ここがマーク・ザッカーバーグ氏と僕とで決定的に異なっている点です。彼は、リアルなアイデンティティとアバターを使い、スマホだけではなくてVRでもスマホでもARグラスでもどこにいても人がプレゼンスを感じながら集まることができるFacebookのメタバース版をイメージしているのではないかと思います。

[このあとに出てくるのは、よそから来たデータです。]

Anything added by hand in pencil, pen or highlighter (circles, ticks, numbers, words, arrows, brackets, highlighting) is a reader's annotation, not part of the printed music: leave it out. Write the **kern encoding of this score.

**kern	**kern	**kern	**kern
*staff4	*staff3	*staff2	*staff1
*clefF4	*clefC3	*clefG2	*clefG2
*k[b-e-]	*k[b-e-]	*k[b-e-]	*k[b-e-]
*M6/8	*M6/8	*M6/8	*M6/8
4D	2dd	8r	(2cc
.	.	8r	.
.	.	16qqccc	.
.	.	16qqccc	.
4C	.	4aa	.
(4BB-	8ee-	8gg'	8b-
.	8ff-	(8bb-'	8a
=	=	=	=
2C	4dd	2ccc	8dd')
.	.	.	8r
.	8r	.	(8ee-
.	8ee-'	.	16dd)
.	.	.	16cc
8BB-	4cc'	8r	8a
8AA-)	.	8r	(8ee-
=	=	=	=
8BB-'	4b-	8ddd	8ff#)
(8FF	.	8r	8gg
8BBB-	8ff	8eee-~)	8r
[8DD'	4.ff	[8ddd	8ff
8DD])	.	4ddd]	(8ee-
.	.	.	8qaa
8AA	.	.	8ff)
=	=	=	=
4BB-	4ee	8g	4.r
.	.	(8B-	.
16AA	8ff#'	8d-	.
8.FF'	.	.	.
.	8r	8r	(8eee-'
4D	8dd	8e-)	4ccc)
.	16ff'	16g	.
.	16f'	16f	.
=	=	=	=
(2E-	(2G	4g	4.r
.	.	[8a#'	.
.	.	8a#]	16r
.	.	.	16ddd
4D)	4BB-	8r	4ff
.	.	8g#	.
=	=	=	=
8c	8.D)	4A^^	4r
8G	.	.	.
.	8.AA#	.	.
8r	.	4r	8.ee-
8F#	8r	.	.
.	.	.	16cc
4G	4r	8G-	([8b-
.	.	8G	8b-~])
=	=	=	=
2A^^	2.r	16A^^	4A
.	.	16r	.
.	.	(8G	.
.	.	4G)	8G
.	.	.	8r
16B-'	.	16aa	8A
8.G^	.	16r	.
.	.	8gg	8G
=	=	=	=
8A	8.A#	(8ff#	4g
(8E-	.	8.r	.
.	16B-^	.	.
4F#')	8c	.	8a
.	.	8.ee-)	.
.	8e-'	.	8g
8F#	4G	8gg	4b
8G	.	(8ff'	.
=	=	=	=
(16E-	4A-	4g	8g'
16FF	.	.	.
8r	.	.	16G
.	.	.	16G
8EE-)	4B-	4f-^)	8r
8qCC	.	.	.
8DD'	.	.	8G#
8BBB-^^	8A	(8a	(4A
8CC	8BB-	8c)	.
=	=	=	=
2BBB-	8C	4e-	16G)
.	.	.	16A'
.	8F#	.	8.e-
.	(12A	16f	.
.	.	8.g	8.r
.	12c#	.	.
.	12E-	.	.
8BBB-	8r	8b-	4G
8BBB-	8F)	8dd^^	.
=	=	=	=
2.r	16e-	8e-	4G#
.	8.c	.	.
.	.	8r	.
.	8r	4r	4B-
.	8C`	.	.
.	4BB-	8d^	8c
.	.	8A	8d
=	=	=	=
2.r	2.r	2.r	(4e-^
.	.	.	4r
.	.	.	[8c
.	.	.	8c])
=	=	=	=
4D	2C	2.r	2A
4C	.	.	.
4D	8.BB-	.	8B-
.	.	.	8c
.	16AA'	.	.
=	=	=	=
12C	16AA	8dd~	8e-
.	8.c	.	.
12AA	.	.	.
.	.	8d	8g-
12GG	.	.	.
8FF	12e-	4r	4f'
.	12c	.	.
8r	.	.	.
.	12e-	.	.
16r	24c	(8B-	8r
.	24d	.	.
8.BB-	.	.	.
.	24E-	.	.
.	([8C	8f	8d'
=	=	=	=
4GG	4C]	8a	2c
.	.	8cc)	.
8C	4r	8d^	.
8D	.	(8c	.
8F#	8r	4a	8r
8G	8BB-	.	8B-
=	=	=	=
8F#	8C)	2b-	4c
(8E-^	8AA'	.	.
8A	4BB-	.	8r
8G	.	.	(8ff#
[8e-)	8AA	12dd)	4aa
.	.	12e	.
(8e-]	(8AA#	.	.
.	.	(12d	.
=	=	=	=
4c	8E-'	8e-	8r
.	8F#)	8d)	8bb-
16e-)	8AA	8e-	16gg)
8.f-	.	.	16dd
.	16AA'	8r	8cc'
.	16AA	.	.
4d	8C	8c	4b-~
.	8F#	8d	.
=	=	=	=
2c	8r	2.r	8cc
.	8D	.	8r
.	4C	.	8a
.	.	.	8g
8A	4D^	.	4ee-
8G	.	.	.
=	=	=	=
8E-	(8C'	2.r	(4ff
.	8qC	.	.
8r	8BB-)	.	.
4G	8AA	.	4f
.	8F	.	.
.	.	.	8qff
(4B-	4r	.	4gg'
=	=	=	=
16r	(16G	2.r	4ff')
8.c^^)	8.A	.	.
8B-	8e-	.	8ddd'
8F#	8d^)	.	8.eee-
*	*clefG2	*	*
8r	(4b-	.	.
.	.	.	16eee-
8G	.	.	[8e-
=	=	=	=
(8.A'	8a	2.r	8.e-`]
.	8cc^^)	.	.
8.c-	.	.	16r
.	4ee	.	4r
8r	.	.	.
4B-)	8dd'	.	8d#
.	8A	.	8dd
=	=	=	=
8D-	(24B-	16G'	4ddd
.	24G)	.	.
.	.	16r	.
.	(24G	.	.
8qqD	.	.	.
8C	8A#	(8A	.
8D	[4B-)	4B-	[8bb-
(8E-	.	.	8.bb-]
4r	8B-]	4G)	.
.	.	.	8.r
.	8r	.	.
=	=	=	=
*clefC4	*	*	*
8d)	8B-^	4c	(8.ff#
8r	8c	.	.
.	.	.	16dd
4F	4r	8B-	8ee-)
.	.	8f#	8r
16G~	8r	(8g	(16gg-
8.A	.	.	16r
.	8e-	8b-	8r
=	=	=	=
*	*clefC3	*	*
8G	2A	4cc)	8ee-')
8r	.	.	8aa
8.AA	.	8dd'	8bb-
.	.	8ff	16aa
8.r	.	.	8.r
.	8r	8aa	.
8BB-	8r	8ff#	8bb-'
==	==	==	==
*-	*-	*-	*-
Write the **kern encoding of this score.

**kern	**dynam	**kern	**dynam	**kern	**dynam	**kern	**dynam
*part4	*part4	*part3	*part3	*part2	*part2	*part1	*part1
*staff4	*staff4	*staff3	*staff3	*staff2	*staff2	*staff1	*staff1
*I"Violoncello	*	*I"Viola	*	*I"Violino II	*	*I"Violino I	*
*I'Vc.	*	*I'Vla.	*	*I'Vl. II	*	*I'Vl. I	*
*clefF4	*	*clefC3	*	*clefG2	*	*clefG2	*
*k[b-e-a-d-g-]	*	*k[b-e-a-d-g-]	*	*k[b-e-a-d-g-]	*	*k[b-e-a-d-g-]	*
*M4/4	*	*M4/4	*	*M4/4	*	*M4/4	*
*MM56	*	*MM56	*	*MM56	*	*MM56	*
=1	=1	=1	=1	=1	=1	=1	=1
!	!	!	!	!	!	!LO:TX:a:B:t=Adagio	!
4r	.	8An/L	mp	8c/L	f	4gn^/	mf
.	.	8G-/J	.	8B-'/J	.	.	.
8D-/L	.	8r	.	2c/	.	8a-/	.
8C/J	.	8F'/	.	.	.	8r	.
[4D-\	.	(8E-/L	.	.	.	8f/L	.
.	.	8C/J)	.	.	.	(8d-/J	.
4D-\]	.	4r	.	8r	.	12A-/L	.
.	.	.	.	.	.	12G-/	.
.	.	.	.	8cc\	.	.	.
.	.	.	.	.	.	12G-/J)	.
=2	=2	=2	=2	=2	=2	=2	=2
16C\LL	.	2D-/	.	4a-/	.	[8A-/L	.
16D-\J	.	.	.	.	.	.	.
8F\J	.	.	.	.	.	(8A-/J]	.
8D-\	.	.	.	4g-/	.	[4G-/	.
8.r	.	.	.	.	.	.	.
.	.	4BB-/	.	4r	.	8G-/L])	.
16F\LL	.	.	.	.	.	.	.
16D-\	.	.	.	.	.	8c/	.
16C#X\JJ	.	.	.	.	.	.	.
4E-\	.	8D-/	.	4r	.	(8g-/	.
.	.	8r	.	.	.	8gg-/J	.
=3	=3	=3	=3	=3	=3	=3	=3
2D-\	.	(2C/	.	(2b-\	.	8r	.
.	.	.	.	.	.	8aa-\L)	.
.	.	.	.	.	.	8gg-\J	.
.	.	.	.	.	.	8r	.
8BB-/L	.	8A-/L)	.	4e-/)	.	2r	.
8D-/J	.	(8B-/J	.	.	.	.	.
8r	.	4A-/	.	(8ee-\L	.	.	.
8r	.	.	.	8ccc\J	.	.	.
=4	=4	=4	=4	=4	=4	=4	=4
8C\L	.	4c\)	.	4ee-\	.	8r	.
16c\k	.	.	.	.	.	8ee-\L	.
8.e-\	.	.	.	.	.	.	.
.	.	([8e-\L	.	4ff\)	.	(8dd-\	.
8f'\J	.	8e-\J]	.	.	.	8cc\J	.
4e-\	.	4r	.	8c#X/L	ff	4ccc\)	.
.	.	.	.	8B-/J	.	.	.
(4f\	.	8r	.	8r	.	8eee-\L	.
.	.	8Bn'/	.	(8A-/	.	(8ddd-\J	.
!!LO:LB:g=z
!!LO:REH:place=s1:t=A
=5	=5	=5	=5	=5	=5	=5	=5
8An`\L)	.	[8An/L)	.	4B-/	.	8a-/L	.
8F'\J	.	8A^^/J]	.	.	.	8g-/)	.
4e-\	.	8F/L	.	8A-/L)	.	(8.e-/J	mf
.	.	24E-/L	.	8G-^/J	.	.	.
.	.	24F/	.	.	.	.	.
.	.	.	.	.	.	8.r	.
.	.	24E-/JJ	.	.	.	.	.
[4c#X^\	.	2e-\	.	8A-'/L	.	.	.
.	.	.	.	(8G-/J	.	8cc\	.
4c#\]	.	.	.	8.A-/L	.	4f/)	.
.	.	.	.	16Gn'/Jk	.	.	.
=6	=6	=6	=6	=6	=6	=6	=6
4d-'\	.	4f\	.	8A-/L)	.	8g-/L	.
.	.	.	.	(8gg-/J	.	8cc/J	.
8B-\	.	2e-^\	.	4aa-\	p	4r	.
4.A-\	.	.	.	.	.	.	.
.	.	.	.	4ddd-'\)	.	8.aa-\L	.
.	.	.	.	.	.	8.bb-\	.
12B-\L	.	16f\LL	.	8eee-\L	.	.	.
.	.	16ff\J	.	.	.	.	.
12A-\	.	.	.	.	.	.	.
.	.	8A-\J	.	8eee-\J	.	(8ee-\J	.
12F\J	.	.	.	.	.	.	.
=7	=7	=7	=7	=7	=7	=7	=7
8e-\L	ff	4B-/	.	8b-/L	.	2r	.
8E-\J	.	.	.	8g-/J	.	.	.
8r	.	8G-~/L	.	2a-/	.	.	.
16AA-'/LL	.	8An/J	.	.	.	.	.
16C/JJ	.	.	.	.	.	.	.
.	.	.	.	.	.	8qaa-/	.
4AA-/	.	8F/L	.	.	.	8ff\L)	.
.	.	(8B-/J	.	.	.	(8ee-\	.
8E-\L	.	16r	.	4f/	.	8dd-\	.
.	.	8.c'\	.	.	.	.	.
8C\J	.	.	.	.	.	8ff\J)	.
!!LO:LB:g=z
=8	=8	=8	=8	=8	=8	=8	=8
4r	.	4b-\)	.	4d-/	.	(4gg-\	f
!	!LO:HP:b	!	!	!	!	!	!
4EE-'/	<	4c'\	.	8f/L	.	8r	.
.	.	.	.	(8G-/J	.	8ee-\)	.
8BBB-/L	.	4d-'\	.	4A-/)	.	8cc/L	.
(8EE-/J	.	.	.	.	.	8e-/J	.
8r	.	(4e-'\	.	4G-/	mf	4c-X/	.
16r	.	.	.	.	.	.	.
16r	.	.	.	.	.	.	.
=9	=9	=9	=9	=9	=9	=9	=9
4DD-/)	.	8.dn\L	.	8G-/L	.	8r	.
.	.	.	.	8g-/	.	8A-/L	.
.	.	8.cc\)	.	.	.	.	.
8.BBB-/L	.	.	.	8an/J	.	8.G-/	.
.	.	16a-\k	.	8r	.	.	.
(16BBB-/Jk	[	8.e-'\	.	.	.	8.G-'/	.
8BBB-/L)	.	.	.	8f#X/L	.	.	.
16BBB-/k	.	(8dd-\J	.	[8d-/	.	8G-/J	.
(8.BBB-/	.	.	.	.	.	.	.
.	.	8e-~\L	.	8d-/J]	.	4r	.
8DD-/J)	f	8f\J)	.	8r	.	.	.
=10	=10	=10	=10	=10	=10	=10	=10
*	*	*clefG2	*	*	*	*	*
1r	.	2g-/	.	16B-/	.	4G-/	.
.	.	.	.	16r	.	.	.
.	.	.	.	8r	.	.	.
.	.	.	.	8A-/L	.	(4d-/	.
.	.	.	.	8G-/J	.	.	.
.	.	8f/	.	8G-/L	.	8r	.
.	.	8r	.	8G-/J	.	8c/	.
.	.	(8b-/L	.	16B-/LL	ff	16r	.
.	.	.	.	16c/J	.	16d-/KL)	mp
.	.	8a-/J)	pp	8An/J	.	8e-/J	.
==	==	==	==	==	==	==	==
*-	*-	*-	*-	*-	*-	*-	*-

一方、僕が取り組みたいことは、バーチャル世界に入ったときに、容姿や人種、性別を変えることができたり、猫や犬になることができたり、自身のアバターを自由に選ぶことができる、バーチャル空間上のコミュニティづくりです。
今のリアルな世界は、ひとつの外見にひとつの性格、ひとつのコミュニティ、ひとつの経済圏に縛られているように思います。それを「今日は可愛いルックスにしようかな」、「明日は威厳のある容姿にしよう」といった、複数の外見や複数の性格、複数のコミュニティ、複数の経済圏を自身の選択で自由に選んで生きることができる “仮想世界”を作っていきたい。そういったバーチャルファーストな空間で、世界中の70億人と簡単につながれるような世界を実現していきたいですね。
――國光さん、ありがとうございました。